Nope. We are going through all of the gospels at once. This bothers me for a couple of reasons:
  1. 1) The Early Church rejected attempts at gospel harmonization. The Diatessaron, an early attempt at harmonizing the gospels written by the Apologist Tatian was really popular and yet it was thrown out as a heresy (heresy or not isn't my litmus test - We're all heretics to someone). In my mind the church father's (sorry ladies) had the foresight to see the unique things that each of the Gospels had to bring. Which brings me right to my second point
  2. We loose narrative functions and are unable to see unique properties of each book when we read them all at the same time. This is the same reason I don't like it when pastors pull verses from dozens of different sources throughout the Bible to make their points. It is important that we learn to read the author as if he weren't an idiot. This means, I think reading the Bible in bigger chunks (ever watched a movie in 5 min chunks? Think the narrative will stick with you as well as if you'd just watched it in one sitting? Think you'll catch all of the subtleties?) and assuming that the author of that particular text is actually saying something that can stand on it's own without needing to be buttressed from every angle.

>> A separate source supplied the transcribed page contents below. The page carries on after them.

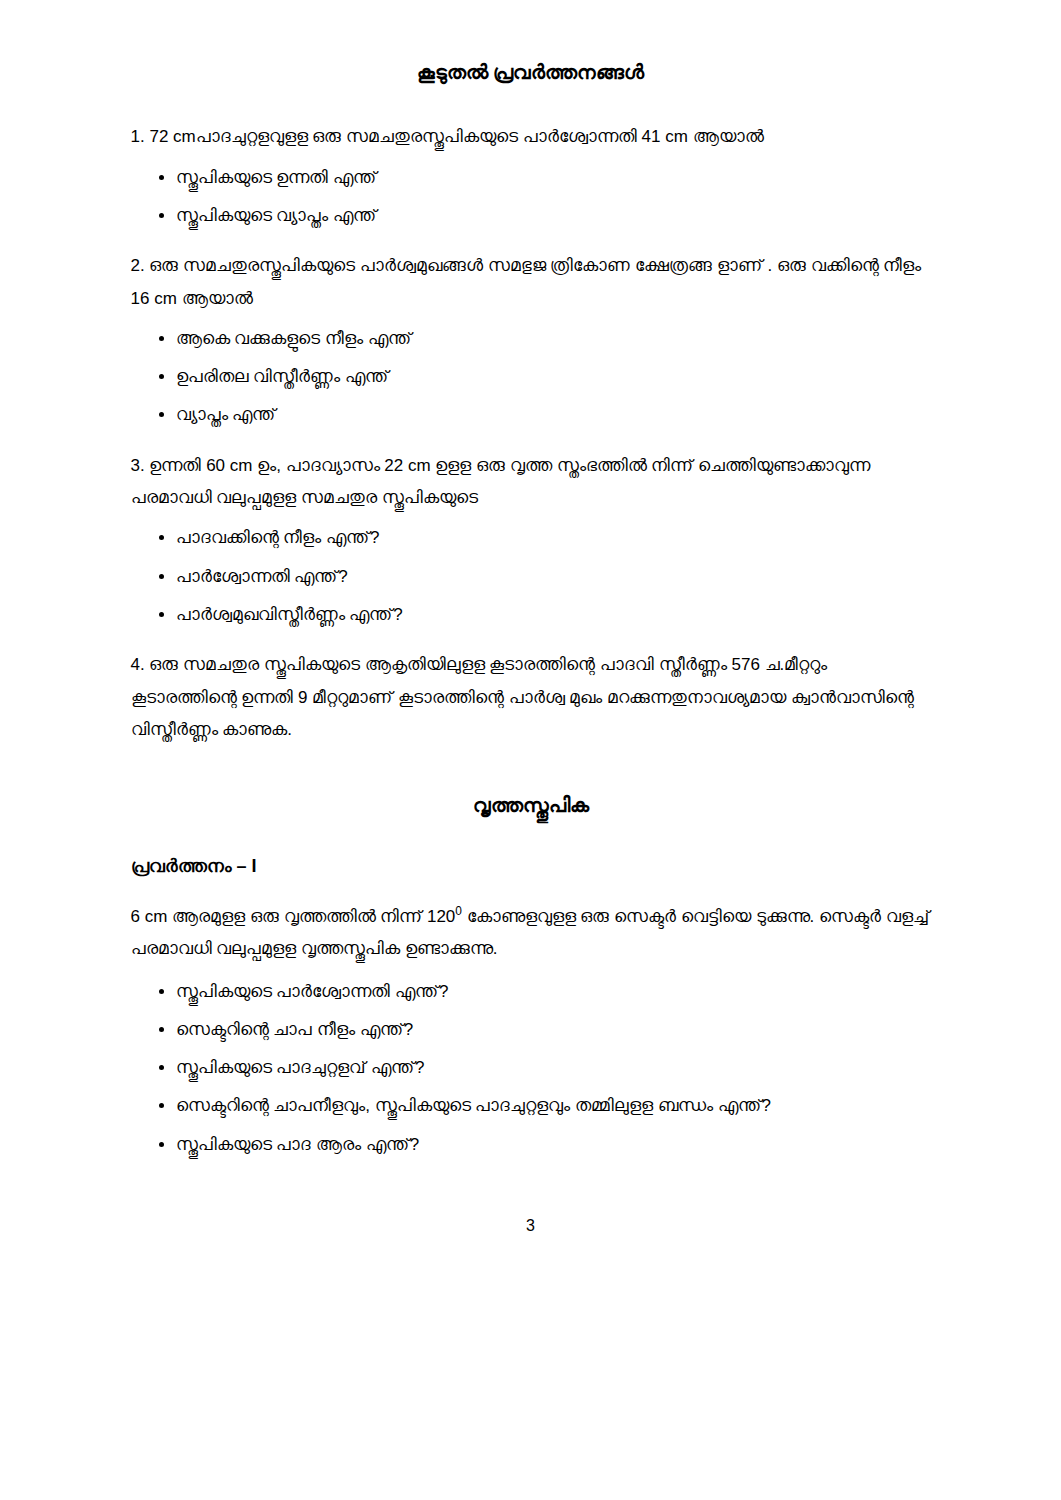കൂടുതൽ പ്രവർത്തനങ്ങൾ
72 cmപാദചുറ്റളവുളള ഒരു സമചതുരസ്തൂപികയുടെ പാർശ്വോന്നതി 41 cm ആയാൽ
സ്തൂപികയുടെ ഉന്നതി എന്ത്
സ്തൂപികയുടെ വ്യാപ്തം എന്ത്
ഒരു സമചതുരസ്തൂപികയുടെ പാർശ്വമുഖങ്ങൾ സമഭുജ ത്രികോണ ക്ഷേത്രങ്ങ ളാണ് . ഒരു വക്കിന്റെ നീളം 16 cm ആയാൽ
ആകെ വക്കുകളുടെ നീളം എന്ത്
ഉപരിതല വിസ്തീർണ്ണം എന്ത്
വ്യാപ്തം എന്ത്
ഉന്നതി 60 cm ഉം, പാദവ്യാസം 22 cm ഉളള ഒരു വൃത്ത സ്തംഭത്തിൽ നിന്ന് ചെത്തിയുണ്ടാക്കാവുന്ന പരമാവധി വലുപ്പമുളള സമചതുര സ്തൂപികയുടെ
പാദവക്കിന്റെ നീളം എന്ത്?
പാർശ്വോന്നതി എന്ത്?
പാർശ്വമുഖവിസ്തീർണ്ണം എന്ത്?
ഒരു സമചതുര സ്തൂപികയുടെ ആകൃതിയിലുളള കൂടാരത്തിന്റെ പാദവി സ്തീർണ്ണം 576 ച.മീറ്ററും കൂടാരത്തിന്റെ ഉന്നതി 9 മീറ്ററുമാണ് കൂടാരത്തിന്റെ പാർശ്വ മുഖം മറക്കുന്നതുനാവശ്യമായ ക്വാൻവാസിന്റെ വിസ്തീർണ്ണം കാണുക.
വൃത്തസ്തൂപിക
പ്രവർത്തനം – I
6 cm ആരമുളള ഒരു വൃത്തത്തിൽ നിന്ന് 1200 കോണുളവുളള ഒരു സെക്ടർ വെട്ടിയെ ടുക്കുന്നു. സെക്ടർ വളച്ച് പരമാവധി വലുപ്പമുളള വൃത്തസ്തൂപിക ഉണ്ടാക്കുന്നു.
സ്തൂപികയുടെ പാർശ്വോന്നതി എന്ത്?
സെക്ടറിന്റെ ചാപ നീളം എന്ത്?
സ്തൂപികയുടെ പാദചുറ്റളവ് എന്ത്?
സെക്ടറിന്റെ ചാപനീളവും, സ്തൂപികയുടെ പാദചുറ്റളവും തമ്മിലുളള ബന്ധം എന്ത്?
സ്തൂപികയുടെ പാദ ആരം എന്ത്?
3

  3. I see this as being especially a problem for non-liturgical churches because we often times don't see the text in one large piece but will break the parables (for instance) off from the context in which they are being told. Who Jesus is interacting with seems like an afterthought as if Luke is writing down a parable going "Crap! Well were should Jesus say this? Hmmm, well I haven't put him by the sea in a while and let's have him talking to beggars"

What about you? Am I overstating my case? Are there benefits that I'm missing (Perhaps we are more likely to notice the distinctions when we read them side by side - "How many angels were there at the tomb? One or two")?